It’s something I’ve been wondering about for some time. There’s an argument about the double standard based on the language and custom. I.e. while there are words denigrating women – comparing them to prostitutes – there are no male equivalents.

It’s not true, at least not in Polish. While a man may aspire to having many women, and other men may envy him, women and some other men may call him words. I’ve seen it done many times, and those words aren’t new, which means it was done in the past, long before women were granted equal rights. Moreover, those words tend not to have their female equivalents, so their target were always men.

Some of the mildest ones are bawidamek and flirciarz.

Bawidamek is someone who entertains the ladies, or rather too many of them. It’s not yet said that he sleeps with them, but his judgement is scorned for lack of discernment. At the same time the word is a diminutive, which is condescending in itself.
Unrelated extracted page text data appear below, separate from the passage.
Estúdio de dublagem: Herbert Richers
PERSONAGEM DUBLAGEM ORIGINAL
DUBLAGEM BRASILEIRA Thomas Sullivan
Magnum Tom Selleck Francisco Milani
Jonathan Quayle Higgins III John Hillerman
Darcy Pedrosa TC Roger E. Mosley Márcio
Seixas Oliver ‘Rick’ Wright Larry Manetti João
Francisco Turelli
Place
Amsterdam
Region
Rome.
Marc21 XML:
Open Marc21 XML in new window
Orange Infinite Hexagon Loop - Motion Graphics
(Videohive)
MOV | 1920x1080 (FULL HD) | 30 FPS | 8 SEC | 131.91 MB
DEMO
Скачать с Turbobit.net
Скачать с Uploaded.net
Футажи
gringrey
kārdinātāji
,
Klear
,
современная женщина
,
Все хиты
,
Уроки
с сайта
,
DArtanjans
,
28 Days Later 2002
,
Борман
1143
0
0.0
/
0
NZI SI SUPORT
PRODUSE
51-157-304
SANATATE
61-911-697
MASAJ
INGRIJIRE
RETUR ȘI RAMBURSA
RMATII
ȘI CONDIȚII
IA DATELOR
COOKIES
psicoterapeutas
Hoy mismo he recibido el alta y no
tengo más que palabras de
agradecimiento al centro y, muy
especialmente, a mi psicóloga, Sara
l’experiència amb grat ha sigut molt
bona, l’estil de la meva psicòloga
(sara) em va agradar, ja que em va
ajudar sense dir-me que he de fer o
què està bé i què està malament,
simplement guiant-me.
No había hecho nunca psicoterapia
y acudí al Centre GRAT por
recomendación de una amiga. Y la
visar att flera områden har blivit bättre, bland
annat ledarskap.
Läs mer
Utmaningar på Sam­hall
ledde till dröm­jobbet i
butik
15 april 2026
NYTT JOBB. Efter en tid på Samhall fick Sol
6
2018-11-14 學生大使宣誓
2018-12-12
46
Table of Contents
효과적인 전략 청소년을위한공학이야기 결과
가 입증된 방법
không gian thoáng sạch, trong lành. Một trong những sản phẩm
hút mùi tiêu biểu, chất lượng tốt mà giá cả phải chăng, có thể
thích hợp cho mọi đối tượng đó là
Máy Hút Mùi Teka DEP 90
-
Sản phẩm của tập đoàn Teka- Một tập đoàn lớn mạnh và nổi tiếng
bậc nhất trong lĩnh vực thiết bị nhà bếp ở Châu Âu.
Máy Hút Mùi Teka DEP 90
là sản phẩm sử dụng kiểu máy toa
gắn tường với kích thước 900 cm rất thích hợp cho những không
Flirciarz means ‘flirt’, and this one has a female equivalent flirciara. Both denote the same kind of behaviour, however, I think it’s less scornful in case of a woman. She is only not serious in her feelings and may be deceiving men without giving them anything, while he is laughed at for taking too much effort and lowering himself to a level a real man would not stoop to. Words like donżuan from Don Juan, and kasanowa from Casanova can have the same meaning.

Pochlebca – flatterer – deprecates for lack of dignity. Its female form pochlebczyni is rarely used if ever.

Alfons – pimp – is a really harsh one, and its diminutive alfonsik is pure derision.

Then there are these that are counted on undermining a man’s sexuality and potency directly.

Lowelas from Lovelace – the fallen hero of Richardson’s “Clarissa” – took on its own life in Polish. Clearly the rapist was laughed at here, as to be called a lowelas in Poland means to be an impotent, indolent libertine. A man who brags of his contests and fancies to be very successful with women, but in fact both his contests and prowess are imaginary. Lowelas is a ridiculous fop no woman would ever go to bed with. Likely Poles assumed that if Lovelace were a man he wouldn’t have to stoop to rape in order to have sex at all.

Which also brings another interesting notion to mind. There are no sexual predators in the Polish classical literature (or at least I really cannot think of one Pole abusing a woman in a Polish novel, drama or poem from the 18th or 19th century), while there are plenty of them in the English one.

Jebaka is a man who has sex for sex’s sake. That is one who’ll engage in a sexual intercourse with about anything.

Gawędziarz-jebaka is a mixture of jebaka and lowelas. A man who has sexual adventures one would rather not hear about and they exist only in his own tales.

Przydupas – ‘near one’s arse’. That’s a truly sore case – a man taken by a woman in order to provide her sexual satisfaction. This one shows that the double standard might not be as universal. For example two contemporaries – Maria Walewska and Stanisław August Poniatowski, king of Poland – were met with an exactly opposite treatment. Maria Walewska is a national heroine for becoming Napoleon’s mistress, Stanisław August is Poland’s disgrace for becoming a przydupas of Catherine the Great. Walewska’s story is romanticised, Stanislaw August – well, Poles didn’t even want to bury him properly, and that in Poland speaks volumes. Even though the king is applauded for many other things. We never speak of the tsarina as the king’s lover. It’s always he who submitted himself to her.

Kochaś – although generally meaning ‘love stricken’ can also be used in the sense of przydupas.

Utrzymanek is a male equivalent of ‘kept mistress’.

The above three are fairly often used by women gossiping among themselves, so men, beware!

Finally there’s also męska prostytutka – male prostitute. This phrasal noun, although not a diminutive, is especially denigrating by not granting men the male form of it. In Polish, where every word can have either its male or female form it’s not a problem to call a man of this profession simply prostytut. Yet this female form doesn’t allow men to escape any of the connotations the word might carry in reference to woman.

All the above words refer to the image of proper masculinity. True, a man could have even 10 lovers, but he should be at least discreet about it, and a contest alone is not enough – he should show some discernment, because the choice of his lovers speaks about him.  He should not allow a woman to use him without being offered at least partnership, and his courtship should be limited to one woman at once. He should also be able to provide for himself. Otherwise a man becomes a boy, is emasculated, and his dignity and reputation suffer.

I don’t encourage anyone to undermine men’s masculinity, but, for example, lowelas is an archetype in the Polish literature. Pumpkin from Aleksander Fredro’s “Zemsta” (The Revenge) is so famous a character that when Andrzej Wajda proposed the role to Roman Polański he accepted it at once.

Are there English equivalents? What do they mean and how are they supposed to be offensive? Is the image of man the same? And why on earth the English invented the archetype of sexual predator? Even vampires and aliens are sexual predators in the Anglo-Saxon culture. Whenever English speaking people talk about libertines they put emphasis on any promiscuous sex, including rapists as well. How the word came to be so misconstrued?